::: Source passage :::

Senators Criticize Regulation of Specialty Hospitals
Senate Finance Committee Chair Chuck Grassley (R-Iowa) and ranking member Sen. Max Baucus (D-Mont.) at a hearing on Wednesday asked CMS to increase oversight of specialty hospitals, CQ HealthBeat reports (Reichard, CQ HealthBeat, 5/17).
Grassley said, "It is time for CMS to make a serious commitment to oversight of specialty hospitals," adding that "the committee's oversight work found that, in spite of a congressional moratorium on new specialty hospitals and an administrative extension of that ban, it appears more than 40 specialty hospitals have opened" since 2004.
The 2003 Medicare law included an 18-month moratorium on new specialty hospitals that expired last June, but CMS officials determined that the agency had the authority to extend the moratorium until Feb. 15. In addition, the fiscal year 2006 budget reconciliation bill enacted in February included a six-month moratorium and required CMS to develop a plan on regulation of the facilities (Young, The Hill, 5/18).

::: Information :::

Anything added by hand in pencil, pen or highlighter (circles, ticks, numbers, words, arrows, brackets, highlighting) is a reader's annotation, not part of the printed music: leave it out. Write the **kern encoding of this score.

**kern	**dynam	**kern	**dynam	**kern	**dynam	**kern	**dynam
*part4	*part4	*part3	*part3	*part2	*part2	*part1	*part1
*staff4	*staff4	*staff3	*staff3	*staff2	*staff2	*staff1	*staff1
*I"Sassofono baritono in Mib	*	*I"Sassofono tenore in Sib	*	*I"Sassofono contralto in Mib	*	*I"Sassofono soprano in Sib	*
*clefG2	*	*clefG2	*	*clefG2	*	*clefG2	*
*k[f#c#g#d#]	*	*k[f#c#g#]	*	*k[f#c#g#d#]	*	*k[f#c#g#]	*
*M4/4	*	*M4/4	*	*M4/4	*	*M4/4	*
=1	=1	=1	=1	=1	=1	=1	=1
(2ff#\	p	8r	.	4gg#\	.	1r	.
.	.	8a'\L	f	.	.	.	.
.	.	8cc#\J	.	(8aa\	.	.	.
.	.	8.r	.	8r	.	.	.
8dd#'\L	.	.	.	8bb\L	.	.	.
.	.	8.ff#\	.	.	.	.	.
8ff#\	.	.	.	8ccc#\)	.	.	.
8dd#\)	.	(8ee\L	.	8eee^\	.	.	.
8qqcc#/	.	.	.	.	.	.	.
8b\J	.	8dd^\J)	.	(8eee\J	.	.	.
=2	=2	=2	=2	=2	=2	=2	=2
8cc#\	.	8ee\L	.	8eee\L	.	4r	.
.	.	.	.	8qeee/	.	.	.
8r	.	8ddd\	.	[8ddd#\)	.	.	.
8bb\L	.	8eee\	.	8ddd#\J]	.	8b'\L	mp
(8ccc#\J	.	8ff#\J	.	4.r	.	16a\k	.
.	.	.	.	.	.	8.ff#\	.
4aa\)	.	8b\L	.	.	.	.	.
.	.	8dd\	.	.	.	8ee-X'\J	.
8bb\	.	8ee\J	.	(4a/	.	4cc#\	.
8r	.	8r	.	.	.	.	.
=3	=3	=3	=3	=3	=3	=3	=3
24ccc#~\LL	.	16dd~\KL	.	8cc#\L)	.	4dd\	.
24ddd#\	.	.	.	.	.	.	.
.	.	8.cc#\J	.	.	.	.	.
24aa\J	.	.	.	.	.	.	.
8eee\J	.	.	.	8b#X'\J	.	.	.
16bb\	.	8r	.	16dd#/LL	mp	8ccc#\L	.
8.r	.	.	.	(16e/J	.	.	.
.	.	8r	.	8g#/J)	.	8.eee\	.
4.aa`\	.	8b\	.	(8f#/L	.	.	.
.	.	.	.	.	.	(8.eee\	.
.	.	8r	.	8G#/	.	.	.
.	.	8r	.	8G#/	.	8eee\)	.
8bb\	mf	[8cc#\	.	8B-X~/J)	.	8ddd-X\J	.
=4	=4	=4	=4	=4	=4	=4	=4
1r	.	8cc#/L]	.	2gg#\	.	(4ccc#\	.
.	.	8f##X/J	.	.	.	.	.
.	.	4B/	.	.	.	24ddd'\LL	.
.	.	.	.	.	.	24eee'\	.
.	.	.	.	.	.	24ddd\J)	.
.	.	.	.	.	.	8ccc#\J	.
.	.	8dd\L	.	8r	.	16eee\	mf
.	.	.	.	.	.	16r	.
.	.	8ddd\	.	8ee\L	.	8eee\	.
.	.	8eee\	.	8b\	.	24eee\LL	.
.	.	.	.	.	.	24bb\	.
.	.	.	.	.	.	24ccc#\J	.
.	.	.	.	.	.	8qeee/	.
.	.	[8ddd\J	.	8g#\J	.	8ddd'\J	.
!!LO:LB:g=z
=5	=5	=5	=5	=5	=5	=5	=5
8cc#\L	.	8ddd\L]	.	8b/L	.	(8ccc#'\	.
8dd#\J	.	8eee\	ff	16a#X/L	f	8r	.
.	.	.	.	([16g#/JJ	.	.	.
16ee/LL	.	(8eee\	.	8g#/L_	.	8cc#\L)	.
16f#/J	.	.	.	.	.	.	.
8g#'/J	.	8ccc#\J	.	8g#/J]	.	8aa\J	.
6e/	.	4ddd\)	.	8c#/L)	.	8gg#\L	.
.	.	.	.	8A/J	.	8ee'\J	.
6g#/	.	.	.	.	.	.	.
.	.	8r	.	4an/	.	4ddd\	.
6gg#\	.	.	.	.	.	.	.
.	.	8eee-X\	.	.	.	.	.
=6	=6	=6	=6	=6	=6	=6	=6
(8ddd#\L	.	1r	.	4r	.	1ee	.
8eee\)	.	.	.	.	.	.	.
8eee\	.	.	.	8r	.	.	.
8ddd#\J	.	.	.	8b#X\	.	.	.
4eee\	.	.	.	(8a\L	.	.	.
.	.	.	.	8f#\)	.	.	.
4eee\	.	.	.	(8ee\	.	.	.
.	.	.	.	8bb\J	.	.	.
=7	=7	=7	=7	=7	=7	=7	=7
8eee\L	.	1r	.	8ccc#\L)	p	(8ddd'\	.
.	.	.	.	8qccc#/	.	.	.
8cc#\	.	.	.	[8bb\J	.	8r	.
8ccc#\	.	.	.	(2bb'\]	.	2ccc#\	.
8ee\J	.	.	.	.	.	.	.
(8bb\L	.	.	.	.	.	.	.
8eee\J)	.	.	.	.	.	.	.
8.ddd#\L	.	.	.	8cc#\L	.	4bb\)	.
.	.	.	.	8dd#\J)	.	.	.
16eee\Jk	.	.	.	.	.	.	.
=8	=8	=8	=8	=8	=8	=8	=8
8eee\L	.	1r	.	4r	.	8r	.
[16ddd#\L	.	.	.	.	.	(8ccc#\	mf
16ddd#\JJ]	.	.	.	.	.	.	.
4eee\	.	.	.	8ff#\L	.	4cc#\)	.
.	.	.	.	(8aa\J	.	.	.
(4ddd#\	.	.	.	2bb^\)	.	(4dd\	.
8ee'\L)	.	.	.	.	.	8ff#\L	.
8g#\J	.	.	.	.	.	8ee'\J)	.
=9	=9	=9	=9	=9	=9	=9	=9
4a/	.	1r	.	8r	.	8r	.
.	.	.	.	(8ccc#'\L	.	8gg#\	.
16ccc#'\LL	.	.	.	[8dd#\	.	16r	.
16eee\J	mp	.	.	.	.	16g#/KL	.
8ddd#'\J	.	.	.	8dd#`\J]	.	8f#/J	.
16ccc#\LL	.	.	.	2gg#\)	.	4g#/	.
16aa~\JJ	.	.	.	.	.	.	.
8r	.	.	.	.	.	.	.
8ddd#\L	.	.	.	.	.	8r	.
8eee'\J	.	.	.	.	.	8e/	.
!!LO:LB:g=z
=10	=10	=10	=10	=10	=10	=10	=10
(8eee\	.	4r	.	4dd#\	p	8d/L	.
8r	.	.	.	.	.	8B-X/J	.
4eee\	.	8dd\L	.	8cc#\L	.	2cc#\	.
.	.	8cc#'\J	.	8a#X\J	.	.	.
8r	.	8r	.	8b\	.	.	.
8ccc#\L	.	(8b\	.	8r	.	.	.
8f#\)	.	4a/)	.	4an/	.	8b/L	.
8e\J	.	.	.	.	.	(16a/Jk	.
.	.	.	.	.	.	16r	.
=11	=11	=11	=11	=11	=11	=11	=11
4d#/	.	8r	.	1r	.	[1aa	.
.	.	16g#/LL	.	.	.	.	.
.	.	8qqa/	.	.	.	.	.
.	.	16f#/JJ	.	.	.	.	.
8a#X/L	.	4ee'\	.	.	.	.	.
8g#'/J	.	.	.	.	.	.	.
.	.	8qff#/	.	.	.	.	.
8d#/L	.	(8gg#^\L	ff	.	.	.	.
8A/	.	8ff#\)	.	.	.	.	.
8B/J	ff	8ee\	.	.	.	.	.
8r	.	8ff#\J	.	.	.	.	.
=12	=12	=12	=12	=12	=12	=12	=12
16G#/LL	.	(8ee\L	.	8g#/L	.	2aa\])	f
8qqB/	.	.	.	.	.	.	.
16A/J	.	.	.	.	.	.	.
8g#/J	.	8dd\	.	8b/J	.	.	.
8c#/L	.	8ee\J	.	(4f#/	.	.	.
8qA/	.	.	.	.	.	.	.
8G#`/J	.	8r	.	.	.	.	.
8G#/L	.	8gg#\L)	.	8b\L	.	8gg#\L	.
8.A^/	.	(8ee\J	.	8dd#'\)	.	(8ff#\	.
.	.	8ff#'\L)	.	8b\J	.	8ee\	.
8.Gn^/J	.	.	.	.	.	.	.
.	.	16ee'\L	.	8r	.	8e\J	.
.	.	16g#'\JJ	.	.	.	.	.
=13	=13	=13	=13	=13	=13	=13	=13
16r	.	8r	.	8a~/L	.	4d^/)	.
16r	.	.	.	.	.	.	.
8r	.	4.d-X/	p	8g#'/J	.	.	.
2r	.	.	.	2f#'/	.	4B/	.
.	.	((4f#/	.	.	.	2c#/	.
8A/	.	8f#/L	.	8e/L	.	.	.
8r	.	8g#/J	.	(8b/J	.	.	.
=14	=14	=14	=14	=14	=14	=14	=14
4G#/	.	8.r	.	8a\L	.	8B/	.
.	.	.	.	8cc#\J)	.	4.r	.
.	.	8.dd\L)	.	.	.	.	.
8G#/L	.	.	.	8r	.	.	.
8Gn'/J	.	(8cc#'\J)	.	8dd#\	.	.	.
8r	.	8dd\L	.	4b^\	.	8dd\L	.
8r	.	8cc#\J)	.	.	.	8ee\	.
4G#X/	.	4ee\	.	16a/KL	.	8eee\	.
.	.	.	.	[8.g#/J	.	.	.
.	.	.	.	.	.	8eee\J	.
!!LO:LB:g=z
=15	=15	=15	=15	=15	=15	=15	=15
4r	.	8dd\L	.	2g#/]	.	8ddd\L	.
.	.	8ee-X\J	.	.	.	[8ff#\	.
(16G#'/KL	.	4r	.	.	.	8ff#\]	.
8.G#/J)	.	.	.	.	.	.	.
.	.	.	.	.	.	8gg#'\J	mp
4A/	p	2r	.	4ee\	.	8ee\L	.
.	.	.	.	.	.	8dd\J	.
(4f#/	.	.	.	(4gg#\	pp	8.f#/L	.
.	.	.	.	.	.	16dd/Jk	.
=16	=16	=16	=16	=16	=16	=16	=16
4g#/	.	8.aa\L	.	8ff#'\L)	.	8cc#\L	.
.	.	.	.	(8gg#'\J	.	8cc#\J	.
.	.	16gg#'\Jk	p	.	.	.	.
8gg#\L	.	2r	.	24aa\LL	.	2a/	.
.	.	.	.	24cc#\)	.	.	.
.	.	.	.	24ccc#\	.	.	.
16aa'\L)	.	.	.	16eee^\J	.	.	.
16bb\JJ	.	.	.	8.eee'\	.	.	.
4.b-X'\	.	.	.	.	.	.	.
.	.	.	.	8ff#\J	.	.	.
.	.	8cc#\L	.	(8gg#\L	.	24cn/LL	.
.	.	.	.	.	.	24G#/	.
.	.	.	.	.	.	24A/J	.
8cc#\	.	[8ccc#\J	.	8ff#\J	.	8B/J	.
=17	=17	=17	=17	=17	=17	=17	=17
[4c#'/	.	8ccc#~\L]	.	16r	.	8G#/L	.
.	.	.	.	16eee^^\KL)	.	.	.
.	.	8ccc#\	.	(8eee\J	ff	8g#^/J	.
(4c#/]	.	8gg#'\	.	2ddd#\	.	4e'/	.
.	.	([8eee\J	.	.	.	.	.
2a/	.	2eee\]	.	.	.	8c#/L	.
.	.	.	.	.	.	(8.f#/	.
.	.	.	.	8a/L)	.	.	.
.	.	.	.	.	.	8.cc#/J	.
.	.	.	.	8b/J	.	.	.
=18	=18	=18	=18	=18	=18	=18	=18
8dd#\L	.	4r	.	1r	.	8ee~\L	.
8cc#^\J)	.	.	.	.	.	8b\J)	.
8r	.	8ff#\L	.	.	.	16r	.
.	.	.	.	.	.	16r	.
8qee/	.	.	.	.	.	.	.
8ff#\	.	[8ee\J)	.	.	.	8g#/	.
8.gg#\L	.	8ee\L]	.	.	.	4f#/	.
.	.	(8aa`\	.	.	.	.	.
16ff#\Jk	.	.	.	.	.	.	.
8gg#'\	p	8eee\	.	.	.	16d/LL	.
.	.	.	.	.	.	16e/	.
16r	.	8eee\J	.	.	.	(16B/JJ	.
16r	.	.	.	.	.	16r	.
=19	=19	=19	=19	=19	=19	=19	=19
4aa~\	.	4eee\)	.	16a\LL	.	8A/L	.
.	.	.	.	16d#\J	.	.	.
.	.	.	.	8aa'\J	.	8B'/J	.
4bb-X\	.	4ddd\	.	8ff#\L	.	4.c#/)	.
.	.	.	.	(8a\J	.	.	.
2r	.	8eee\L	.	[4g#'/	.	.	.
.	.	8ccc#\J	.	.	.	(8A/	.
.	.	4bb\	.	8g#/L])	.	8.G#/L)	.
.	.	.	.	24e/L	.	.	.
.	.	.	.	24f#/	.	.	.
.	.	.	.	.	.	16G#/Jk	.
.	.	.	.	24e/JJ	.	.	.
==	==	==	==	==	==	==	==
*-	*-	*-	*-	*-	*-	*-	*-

:::

## What you need to do
A: In the article on specialty hospitals, how long was the moratorium that the 2003 Medicare law placed on new specialty hospitals?
B: Copy out the part of the article on specialty hospitals starting with "The 2003 Medicare" and going on through "The Hill, 5/18).".
Nothing in the listing matters here.

## Answers to the exercises
A: 18 months

B:
The 2003 Medicare law included an 18-month moratorium on new specialty hospitals that expired last June, but CMS officials determined that the agency had the authority to extend the moratorium until Feb. 15. In addition, the fiscal year 2006 budget reconciliation bill enacted in February included a six-month moratorium and required CMS to develop a plan on regulation of the facilities (Young, The Hill, 5/18).